Точно в таком же положении находятся художник А. Большаков и учитель А. Сизов, создающие картинную галерею и музей в селе Вяз, — неимоверными усилиями преодолевают сопротивление бездеятельности, непонимания и того же к и ч а, который завладел и деревней.
Между тем желание деревни создавать у себя «новые» учреждения культуры нарастает, то и дело слышишь: там открыли музыкальную школу, там — музей, там — лекторий по истории искусства, изостудию, фольклорный хор, оркестр народных инструментов… Небезынтересно обратить внимание именно на это сочетание: картинная галерея и фольклорный хор.
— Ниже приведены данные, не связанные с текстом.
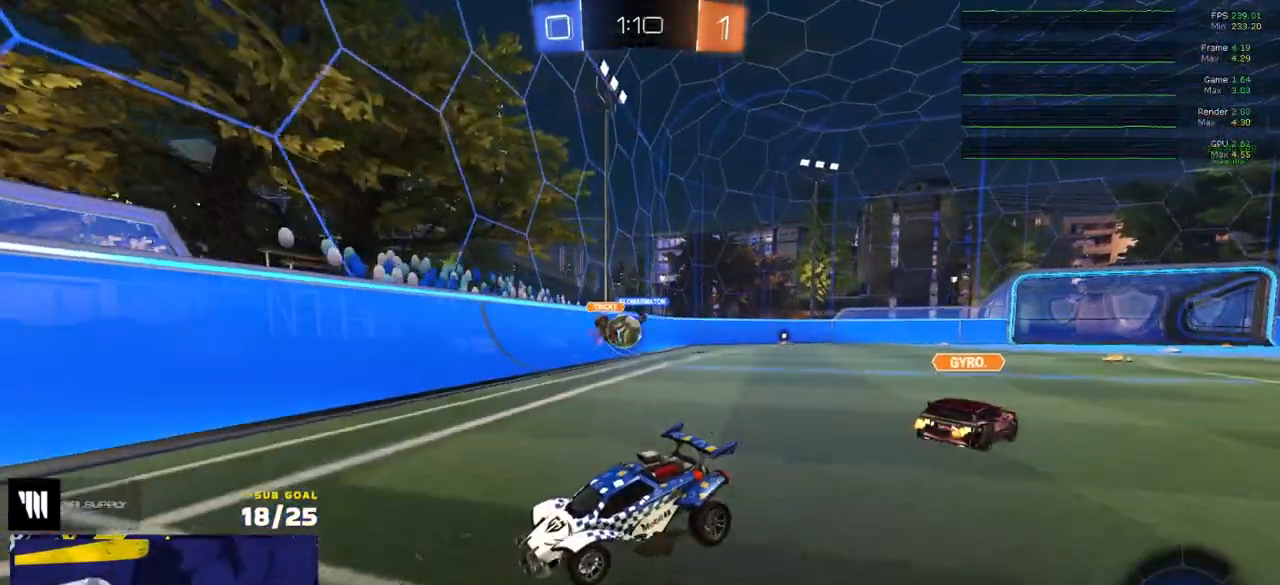
{"buttons": ["L2"], "left_stick": "down", "right_stick": "center", "events": [[217, "left_stick", "right"], [300, "left_stick", "down-left"], [350, "A", "down"], [350, "left_stick", "down"], [400, "A", "up"]]}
Сама жизнь рождает соединение народных традиций и высокого профессионального искусства, ибо они неразрывны, одно без другого не может существовать, ушло одно — не придет и другое, но коль приспело думать о «духовности», они неизбежно явятся вместе.
Сложен и нескор процесс возрождения и обновления духовной жизни села, но он начался, идет, и попридержать его уже нельзя, хотя желающих этого немало: кто по неразумению, кто по лености, а кто и по «теории неготовности». В процессе опыта я столкнулся со многими разновидностями сопротивления, из коих «неразвитый вкус» — это цветочки, а ягодки — непоколебимые, как железобетон, финансисты; уподобившиеся античным статуям, холодные и высокомерные обитатели Олимпа; шумные, громкоголосые «организаторы» с административным восторгом — да мало ли «ягодок» на безветренных, тепленьких полянах!..
Независимо от «платформы», они единодушны в одном аргументе: повторение деревней городских учреждений культуры — галерей, музеев, салонов и прочее — есть профанация. Выставляя нас маниловыми, они иронизируют: «Каждой деревне Третьяковку?» Иные не прочь и поиздеваться: «Уберите сначала грязь на улице, не то попретесь к «Незнакомке» в резиновых бахилах!» Что и говорить, аргумент такой, от которого не отмахнешься: профанация — смерть искусству. Если речь только о галереях, можно бы и возразить: помилуйте, да ведь вас, художников, поболее двадцати тысяч только членов Союза да два раза по столько «неосоюзенных», где вы-то выставляетесь? Антресоли в мастерских, квартиры и кладовки забиты холстами! А склады Худфонда, министерств культуры? Завалы! Их периодически разгребают и… списав, предают огню. Может, поделитесь, а? Может, позволите тем, кого не берут в Третьяковку, выставляться в сельских галереях? Далеко-онько, братцы, удалились вы от народа! Ну да ладно. Поразмыслим над вашим аргументом серьезно.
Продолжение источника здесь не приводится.